Though Collaborative Therapy and other approaches sometimes referred to as dialogical therapy, conversational therapy, open dialogue, and reflecting process therapy are often seen as new approaches to therapy, the assumptions about knowledge and language that they draw from have been present within philosophical discourses since the eighteenth century beginning with the historian Giambattista Vico’s notion that the observer is part of the description. Other seminal authors in this philosophical movement include Mikhail Bakhtin, Jacques Derrida, Hans George Gadamer Jean Francois Lyotard, Richard Rorty, Lev Vygotsky, and Ludwig Wittgenstein, to mention a few. In psychology, similar assumptions were introduced with George Kelley’s personal construct theory and other constructivists who disclaim a tangible, external reality. This direction in family therapy was strongly influenced by Gregory Bateson and his Palo Alto, California colleagues, along with others such as Humberto Maturana, Heinz von Foerster, and Ernst von Glasersfeld: all challenge us to leave our current “thinking boxes” and to change the way that we “see” things and consequently our “way of being.”

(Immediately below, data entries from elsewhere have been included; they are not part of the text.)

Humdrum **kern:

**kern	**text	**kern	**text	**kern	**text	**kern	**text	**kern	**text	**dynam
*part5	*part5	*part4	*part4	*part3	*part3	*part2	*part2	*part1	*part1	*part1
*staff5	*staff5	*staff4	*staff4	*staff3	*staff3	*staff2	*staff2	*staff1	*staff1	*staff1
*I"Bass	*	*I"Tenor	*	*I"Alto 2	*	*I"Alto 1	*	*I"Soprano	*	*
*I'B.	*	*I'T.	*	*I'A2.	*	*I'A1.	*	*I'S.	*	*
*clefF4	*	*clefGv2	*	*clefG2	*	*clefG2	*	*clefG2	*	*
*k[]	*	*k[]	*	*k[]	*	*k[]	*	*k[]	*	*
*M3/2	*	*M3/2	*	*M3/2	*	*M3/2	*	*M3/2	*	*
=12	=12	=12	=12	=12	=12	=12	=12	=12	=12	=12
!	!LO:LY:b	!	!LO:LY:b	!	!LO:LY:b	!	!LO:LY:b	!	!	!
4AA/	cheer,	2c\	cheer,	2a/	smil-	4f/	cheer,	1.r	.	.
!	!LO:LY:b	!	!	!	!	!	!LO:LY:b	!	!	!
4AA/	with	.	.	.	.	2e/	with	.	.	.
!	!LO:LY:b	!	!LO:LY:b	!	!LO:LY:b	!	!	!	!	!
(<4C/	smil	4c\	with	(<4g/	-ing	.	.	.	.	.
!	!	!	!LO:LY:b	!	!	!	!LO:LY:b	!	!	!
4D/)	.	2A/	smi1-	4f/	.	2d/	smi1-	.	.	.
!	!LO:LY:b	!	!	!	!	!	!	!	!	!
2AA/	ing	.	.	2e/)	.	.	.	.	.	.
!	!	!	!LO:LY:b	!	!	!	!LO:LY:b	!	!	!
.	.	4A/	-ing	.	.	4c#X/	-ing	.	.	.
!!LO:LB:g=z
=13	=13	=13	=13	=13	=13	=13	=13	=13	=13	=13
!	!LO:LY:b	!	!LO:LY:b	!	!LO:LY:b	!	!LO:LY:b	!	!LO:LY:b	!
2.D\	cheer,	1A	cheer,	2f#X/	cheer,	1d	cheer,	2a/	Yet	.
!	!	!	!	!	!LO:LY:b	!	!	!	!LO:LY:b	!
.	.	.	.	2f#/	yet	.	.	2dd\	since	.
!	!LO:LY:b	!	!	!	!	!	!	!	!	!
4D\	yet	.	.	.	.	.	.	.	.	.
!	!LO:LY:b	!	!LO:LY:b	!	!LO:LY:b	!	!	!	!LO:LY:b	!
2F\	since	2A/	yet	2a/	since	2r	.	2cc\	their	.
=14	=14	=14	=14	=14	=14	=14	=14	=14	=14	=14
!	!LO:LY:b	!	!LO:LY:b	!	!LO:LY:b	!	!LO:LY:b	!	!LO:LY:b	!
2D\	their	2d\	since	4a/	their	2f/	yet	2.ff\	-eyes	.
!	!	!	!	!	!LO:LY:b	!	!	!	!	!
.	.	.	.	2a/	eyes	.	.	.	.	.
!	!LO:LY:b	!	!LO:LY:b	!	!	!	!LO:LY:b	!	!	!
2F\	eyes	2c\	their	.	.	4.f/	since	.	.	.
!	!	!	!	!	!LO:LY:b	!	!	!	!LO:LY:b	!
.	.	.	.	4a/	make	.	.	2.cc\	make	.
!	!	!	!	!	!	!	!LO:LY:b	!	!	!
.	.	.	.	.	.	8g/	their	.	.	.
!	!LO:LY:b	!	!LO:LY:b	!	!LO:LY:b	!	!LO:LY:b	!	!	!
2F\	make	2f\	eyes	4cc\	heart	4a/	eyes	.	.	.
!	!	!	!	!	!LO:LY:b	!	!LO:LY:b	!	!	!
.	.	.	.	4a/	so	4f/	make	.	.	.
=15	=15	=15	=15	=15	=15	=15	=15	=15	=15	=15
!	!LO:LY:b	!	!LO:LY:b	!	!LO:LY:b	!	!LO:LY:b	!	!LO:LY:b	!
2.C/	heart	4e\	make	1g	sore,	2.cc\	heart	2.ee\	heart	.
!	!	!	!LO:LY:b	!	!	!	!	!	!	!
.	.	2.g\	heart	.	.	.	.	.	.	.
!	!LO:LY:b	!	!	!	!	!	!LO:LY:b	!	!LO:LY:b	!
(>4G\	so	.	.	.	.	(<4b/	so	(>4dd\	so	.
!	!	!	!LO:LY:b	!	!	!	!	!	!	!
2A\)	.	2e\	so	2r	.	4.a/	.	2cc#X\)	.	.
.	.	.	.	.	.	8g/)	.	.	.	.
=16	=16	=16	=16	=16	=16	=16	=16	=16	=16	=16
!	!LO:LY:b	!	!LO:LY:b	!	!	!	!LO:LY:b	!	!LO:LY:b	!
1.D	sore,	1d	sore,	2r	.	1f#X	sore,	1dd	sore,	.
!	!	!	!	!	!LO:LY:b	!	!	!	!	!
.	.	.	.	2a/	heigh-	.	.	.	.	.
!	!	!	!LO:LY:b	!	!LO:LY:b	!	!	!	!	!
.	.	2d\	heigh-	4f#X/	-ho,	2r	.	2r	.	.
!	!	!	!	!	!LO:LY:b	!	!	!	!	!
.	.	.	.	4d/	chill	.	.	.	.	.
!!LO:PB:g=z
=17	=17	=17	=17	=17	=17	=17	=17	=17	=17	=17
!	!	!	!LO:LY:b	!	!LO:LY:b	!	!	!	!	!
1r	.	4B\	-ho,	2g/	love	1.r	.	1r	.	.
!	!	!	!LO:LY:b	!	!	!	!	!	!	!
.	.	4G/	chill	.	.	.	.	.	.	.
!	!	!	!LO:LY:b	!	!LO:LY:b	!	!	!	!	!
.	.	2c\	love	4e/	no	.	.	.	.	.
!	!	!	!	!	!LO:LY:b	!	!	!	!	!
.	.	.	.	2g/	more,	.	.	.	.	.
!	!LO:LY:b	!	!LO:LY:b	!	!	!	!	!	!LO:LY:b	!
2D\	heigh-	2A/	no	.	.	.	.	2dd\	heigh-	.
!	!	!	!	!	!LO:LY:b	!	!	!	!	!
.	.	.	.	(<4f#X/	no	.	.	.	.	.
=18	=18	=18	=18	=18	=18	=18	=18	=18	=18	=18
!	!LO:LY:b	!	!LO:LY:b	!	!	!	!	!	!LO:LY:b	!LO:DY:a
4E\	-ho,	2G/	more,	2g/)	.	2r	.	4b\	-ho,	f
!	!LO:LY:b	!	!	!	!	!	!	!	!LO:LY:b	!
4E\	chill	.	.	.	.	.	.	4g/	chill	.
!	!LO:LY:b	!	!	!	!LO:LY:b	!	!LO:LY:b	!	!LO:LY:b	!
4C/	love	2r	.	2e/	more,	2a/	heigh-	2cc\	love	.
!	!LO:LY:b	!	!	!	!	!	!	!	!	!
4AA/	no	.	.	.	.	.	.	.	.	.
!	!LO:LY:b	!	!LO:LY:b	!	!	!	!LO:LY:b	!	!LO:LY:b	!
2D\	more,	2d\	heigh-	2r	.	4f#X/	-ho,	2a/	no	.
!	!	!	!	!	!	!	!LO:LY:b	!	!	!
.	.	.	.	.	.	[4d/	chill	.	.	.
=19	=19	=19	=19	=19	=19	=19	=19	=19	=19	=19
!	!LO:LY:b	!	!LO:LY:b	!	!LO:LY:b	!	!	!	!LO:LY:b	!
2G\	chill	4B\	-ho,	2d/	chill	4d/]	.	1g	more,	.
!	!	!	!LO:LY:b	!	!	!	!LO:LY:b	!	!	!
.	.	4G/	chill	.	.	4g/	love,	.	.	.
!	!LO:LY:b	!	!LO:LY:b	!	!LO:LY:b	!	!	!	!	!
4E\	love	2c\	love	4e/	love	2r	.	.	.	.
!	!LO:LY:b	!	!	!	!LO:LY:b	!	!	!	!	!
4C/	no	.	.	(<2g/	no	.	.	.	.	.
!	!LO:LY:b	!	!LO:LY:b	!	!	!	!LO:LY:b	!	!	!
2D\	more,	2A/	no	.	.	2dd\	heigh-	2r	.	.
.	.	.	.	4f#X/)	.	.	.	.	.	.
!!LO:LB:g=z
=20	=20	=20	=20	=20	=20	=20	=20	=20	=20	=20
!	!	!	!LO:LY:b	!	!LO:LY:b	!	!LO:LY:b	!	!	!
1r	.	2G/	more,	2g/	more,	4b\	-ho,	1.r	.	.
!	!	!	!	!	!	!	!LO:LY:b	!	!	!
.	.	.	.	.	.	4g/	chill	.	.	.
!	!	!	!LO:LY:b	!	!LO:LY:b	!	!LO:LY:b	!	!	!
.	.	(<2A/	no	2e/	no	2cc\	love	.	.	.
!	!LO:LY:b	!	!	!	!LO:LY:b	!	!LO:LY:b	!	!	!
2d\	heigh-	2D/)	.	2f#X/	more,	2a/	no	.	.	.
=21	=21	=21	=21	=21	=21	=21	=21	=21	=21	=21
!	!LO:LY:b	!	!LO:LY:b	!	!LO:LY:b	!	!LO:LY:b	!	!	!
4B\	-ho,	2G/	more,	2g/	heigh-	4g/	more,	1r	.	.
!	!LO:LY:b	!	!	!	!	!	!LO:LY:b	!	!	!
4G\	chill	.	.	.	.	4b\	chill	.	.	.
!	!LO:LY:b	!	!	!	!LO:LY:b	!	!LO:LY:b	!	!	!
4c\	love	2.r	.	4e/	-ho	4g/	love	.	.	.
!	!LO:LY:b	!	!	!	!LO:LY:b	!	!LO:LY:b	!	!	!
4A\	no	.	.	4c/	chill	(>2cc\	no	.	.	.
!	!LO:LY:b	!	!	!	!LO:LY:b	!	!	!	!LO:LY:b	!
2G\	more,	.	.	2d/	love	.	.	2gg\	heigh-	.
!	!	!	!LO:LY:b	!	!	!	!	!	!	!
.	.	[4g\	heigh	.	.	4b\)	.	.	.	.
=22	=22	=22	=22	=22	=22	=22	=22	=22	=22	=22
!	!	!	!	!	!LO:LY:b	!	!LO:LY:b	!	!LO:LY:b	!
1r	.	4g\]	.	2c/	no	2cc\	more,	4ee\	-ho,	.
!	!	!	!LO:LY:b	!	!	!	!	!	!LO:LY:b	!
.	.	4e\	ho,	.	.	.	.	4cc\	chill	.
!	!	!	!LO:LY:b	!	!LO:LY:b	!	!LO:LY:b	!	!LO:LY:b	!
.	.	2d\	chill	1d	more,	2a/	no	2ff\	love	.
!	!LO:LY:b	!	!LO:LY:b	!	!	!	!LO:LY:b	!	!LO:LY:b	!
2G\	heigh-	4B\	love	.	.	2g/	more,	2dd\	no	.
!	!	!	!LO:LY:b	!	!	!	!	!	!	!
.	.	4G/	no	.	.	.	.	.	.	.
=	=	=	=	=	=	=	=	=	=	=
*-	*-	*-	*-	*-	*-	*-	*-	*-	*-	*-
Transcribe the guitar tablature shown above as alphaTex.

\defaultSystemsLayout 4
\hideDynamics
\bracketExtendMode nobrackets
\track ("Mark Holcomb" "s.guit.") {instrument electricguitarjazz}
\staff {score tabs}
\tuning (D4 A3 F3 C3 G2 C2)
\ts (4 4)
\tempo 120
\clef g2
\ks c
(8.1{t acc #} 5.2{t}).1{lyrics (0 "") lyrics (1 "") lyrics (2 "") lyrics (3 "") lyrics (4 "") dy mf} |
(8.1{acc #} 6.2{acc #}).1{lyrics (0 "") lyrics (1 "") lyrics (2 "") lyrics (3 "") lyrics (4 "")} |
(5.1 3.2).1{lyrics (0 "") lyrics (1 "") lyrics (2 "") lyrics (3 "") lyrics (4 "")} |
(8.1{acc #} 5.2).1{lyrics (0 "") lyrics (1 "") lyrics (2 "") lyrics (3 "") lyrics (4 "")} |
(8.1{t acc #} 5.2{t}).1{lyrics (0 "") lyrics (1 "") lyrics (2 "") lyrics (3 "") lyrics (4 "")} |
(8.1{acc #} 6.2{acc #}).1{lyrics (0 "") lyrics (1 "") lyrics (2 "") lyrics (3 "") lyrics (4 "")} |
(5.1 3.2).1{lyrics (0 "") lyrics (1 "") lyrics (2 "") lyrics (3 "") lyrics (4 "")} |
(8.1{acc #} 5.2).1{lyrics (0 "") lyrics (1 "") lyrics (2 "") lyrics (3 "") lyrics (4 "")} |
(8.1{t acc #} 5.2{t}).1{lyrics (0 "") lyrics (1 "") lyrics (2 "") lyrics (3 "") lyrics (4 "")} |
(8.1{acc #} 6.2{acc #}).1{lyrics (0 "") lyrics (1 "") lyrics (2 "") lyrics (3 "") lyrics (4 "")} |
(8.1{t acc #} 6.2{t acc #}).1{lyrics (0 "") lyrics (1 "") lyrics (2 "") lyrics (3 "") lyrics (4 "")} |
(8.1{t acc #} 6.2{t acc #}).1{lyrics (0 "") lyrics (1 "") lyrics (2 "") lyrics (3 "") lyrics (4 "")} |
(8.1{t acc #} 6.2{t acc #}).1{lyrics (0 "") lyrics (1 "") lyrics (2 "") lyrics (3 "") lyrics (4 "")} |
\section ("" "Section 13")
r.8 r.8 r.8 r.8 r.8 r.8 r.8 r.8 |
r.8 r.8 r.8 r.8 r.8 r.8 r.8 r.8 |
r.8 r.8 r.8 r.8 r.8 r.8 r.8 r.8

Collaborative Therapy as presented in this article has evolved over time with its roots tracing back to the 1950’s Multiple Impact Therapy project in Galveston, Texas (MacGregor, Ritchie, Serrano, McDanald & Goolishian, 1964). Its evolution over the years has been continually influenced by the reflexive nature of theory and practice (Anderson, Goolishian, Pulliam & Winderman, 1986; Anderson & Goolishian, 1988, 1992; Anderson, 1997, 2006). Because a large percentage of the Galveston team’s clinical and consultation practice then--and that of the Houston Galveston Institute afterwards--included a large percentage of people who are commonly called “treatment failures,” we have continued to seek out how our therapy could have more relevant and effectiveness for these people. This ambition and curiosity have led to lessons learned from over 25 years of inquiry into client’s experiences, and descriptions of the nature of successful and unsuccessful therapy and the advice that clients—the true experts--have had for therapists (Anderson, 1996, 1997; Anderson & Goolishian, 1992). As well, we have been led to a therapy that is more spontaneous, flexible, and fitting to the uniqueness of each client that we meet and to their novel circumstances.